[The task]: Could you edit the lines below so that "Brunel University" is changed to "Brunel Univ." wherever it occurs, with nothing else altered?

□ □ □ □ □

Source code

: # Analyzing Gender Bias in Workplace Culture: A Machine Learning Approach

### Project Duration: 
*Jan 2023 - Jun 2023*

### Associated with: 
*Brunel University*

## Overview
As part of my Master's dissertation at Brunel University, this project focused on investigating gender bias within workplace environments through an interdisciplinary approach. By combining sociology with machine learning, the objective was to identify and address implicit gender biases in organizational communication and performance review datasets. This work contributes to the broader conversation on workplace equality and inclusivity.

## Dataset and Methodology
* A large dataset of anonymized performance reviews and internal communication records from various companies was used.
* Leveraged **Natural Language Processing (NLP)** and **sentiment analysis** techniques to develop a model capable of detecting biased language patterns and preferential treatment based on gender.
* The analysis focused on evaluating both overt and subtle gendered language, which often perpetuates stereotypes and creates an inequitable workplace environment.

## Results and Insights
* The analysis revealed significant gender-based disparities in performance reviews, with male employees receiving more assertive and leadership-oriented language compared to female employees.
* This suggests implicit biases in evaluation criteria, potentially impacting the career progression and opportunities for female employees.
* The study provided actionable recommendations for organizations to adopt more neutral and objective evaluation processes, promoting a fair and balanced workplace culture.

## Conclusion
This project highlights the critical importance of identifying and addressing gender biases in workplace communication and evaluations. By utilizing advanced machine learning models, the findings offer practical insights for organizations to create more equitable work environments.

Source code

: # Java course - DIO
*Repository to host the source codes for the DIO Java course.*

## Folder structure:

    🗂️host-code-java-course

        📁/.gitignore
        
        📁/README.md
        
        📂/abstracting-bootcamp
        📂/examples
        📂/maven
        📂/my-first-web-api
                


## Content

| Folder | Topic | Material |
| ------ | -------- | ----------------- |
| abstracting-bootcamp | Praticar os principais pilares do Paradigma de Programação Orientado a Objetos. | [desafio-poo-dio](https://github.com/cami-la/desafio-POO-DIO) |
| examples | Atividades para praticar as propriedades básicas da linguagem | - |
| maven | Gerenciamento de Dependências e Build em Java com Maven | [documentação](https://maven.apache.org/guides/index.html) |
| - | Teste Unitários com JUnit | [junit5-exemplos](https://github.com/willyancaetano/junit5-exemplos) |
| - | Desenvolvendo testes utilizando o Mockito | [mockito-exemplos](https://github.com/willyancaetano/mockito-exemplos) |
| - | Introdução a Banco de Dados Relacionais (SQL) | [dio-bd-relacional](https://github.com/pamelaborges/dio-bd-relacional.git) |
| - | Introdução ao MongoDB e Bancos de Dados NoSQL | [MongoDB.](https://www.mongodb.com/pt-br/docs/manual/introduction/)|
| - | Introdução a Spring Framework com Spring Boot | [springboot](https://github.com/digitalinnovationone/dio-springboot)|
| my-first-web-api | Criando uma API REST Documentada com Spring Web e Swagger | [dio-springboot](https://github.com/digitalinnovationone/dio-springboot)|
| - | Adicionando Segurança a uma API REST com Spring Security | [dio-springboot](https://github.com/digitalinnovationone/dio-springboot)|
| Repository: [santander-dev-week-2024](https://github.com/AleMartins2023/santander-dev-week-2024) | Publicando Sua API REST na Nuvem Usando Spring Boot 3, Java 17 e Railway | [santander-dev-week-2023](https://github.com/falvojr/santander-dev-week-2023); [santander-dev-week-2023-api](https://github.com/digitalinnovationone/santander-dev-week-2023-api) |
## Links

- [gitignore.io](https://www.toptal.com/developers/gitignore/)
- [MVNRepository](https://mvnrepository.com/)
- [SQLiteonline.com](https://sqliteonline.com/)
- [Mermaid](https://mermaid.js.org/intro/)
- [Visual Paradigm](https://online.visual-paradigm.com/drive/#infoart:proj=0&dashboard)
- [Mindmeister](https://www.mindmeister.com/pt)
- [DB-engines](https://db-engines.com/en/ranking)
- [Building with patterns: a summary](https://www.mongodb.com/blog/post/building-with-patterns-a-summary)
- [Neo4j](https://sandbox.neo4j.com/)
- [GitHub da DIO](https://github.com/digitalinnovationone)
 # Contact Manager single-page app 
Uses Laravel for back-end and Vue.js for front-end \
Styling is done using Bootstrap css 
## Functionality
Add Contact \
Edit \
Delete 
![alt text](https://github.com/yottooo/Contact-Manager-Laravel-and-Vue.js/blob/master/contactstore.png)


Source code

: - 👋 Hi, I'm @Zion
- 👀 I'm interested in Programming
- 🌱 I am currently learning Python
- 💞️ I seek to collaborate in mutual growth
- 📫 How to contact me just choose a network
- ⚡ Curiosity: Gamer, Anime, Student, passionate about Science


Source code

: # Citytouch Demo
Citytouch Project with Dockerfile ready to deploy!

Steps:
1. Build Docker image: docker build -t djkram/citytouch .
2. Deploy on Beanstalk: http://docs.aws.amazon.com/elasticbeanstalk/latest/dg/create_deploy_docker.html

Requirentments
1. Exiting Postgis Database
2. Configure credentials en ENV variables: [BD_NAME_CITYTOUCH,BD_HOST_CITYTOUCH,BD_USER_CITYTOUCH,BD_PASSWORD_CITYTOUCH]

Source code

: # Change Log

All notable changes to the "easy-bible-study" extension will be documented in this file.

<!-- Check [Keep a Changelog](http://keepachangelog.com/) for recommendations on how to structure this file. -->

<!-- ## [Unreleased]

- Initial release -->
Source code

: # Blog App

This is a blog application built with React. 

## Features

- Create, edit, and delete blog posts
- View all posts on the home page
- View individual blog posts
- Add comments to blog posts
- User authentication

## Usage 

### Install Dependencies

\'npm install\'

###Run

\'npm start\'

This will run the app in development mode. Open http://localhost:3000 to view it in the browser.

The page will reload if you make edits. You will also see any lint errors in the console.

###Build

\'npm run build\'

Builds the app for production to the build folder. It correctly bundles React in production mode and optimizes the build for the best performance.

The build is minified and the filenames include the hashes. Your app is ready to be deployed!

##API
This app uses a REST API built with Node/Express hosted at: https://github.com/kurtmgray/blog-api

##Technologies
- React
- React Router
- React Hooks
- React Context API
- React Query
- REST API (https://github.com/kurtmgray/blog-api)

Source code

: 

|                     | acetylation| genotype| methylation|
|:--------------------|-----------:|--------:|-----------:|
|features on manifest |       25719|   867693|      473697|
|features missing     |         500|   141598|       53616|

□ □ □ □ □

[Task response]:
Source code

: # Analyzing Gender Bias in Workplace Culture: A Machine Learning Approach

### Project Duration: 
*Jan 2023 - Jun 2023*

### Associated with: 
*Brunel Univ.*

## Overview
As part of my Master's dissertation at Brunel Univ., this project focused on investigating gender bias within workplace environments through an interdisciplinary approach. By combining sociology with machine learning, the objective was to identify and address implicit gender biases in organizational communication and performance review datasets. This work contributes to the broader conversation on workplace equality and inclusivity.

## Dataset and Methodology
* A large dataset of anonymized performance reviews and internal communication records from various companies was used.
* Leveraged **Natural Language Processing (NLP)** and **sentiment analysis** techniques to develop a model capable of detecting biased language patterns and preferential treatment based on gender.
* The analysis focused on evaluating both overt and subtle gendered language, which often perpetuates stereotypes and creates an inequitable workplace environment.

## Results and Insights
* The analysis revealed significant gender-based disparities in performance reviews, with male employees receiving more assertive and leadership-oriented language compared to female employees.
* This suggests implicit biases in evaluation criteria, potentially impacting the career progression and opportunities for female employees.
* The study provided actionable recommendations for organizations to adopt more neutral and objective evaluation processes, promoting a fair and balanced workplace culture.

## Conclusion
This project highlights the critical importance of identifying and addressing gender biases in workplace communication and evaluations. By utilizing advanced machine learning models, the findings offer practical insights for organizations to create more equitable work environments.

Source code

: # Java course - DIO
*Repository to host the source codes for the DIO Java course.*

## Folder structure:

    🗂️host-code-java-course

        📁/.gitignore
        
        📁/README.md
        
        📂/abstracting-bootcamp
        📂/examples
        📂/maven
        📂/my-first-web-api
                


## Content

| Folder | Topic | Material |
| ------ | -------- | ----------------- |
| abstracting-bootcamp | Praticar os principais pilares do Paradigma de Programação Orientado a Objetos. | [desafio-poo-dio](https://github.com/cami-la/desafio-POO-DIO) |
| examples | Atividades para praticar as propriedades básicas da linguagem | - |
| maven | Gerenciamento de Dependências e Build em Java com Maven | [documentação](https://maven.apache.org/guides/index.html) |
| - | Teste Unitários com JUnit | [junit5-exemplos](https://github.com/willyancaetano/junit5-exemplos) |
| - | Desenvolvendo testes utilizando o Mockito | [mockito-exemplos](https://github.com/willyancaetano/mockito-exemplos) |
| - | Introdução a Banco de Dados Relacionais (SQL) | [dio-bd-relacional](https://github.com/pamelaborges/dio-bd-relacional.git) |
| - | Introdução ao MongoDB e Bancos de Dados NoSQL | [MongoDB.](https://www.mongodb.com/pt-br/docs/manual/introduction/)|
| - | Introdução a Spring Framework com Spring Boot | [springboot](https://github.com/digitalinnovationone/dio-springboot)|
| my-first-web-api | Criando uma API REST Documentada com Spring Web e Swagger | [dio-springboot](https://github.com/digitalinnovationone/dio-springboot)|
| - | Adicionando Segurança a uma API REST com Spring Security | [dio-springboot](https://github.com/digitalinnovationone/dio-springboot)|
| Repository: [santander-dev-week-2024](https://github.com/AleMartins2023/santander-dev-week-2024) | Publicando Sua API REST na Nuvem Usando Spring Boot 3, Java 17 e Railway | [santander-dev-week-2023](https://github.com/falvojr/santander-dev-week-2023); [santander-dev-week-2023-api](https://github.com/digitalinnovationone/santander-dev-week-2023-api) |
## Links

- [gitignore.io](https://www.toptal.com/developers/gitignore/)
- [MVNRepository](https://mvnrepository.com/)
- [SQLiteonline.com](https://sqliteonline.com/)
- [Mermaid](https://mermaid.js.org/intro/)
- [Visual Paradigm](https://online.visual-paradigm.com/drive/#infoart:proj=0&dashboard)
- [Mindmeister](https://www.mindmeister.com/pt)
- [DB-engines](https://db-engines.com/en/ranking)
- [Building with patterns: a summary](https://www.mongodb.com/blog/post/building-with-patterns-a-summary)
- [Neo4j](https://sandbox.neo4j.com/)
- [GitHub da DIO](https://github.com/digitalinnovationone)
 # Contact Manager single-page app 
Uses Laravel for back-end and Vue.js for front-end \
Styling is done using Bootstrap css 
## Functionality
Add Contact \
Edit \
Delete 
![alt text](https://github.com/yottooo/Contact-Manager-Laravel-and-Vue.js/blob/master/contactstore.png)


Source code

: - 👋 Hi, I'm @Zion
- 👀 I'm interested in Programming
- 🌱 I am currently learning Python
- 💞️ I seek to collaborate in mutual growth
- 📫 How to contact me just choose a network
- ⚡ Curiosity: Gamer, Anime, Student, passionate about Science


Source code

: # Citytouch Demo
Citytouch Project with Dockerfile ready to deploy!

Steps:
1. Build Docker image: docker build -t djkram/citytouch .
2. Deploy on Beanstalk: http://docs.aws.amazon.com/elasticbeanstalk/latest/dg/create_deploy_docker.html

Requirentments
1. Exiting Postgis Database
2. Configure credentials en ENV variables: [BD_NAME_CITYTOUCH,BD_HOST_CITYTOUCH,BD_USER_CITYTOUCH,BD_PASSWORD_CITYTOUCH]

Source code

: # Change Log

All notable changes to the "easy-bible-study" extension will be documented in this file.

<!-- Check [Keep a Changelog](http://keepachangelog.com/) for recommendations on how to structure this file. -->

<!-- ## [Unreleased]

- Initial release -->
Source code

: # Blog App

This is a blog application built with React. 

## Features

- Create, edit, and delete blog posts
- View all posts on the home page
- View individual blog posts
- Add comments to blog posts
- User authentication

## Usage 

### Install Dependencies

\'npm install\'

###Run

\'npm start\'

This will run the app in development mode. Open http://localhost:3000 to view it in the browser.

The page will reload if you make edits. You will also see any lint errors in the console.

###Build

\'npm run build\'

Builds the app for production to the build folder. It correctly bundles React in production mode and optimizes the build for the best performance.

The build is minified and the filenames include the hashes. Your app is ready to be deployed!

##API
This app uses a REST API built with Node/Express hosted at: https://github.com/kurtmgray/blog-api

##Technologies
- React
- React Router
- React Hooks
- React Context API
- React Query
- REST API (https://github.com/kurtmgray/blog-api)

Source code

: 

|                     | acetylation| genotype| methylation|
|:--------------------|-----------:|--------:|-----------:|
|features on manifest |       25719|   867693|      473697|
|features missing     |         500|   141598|       53616|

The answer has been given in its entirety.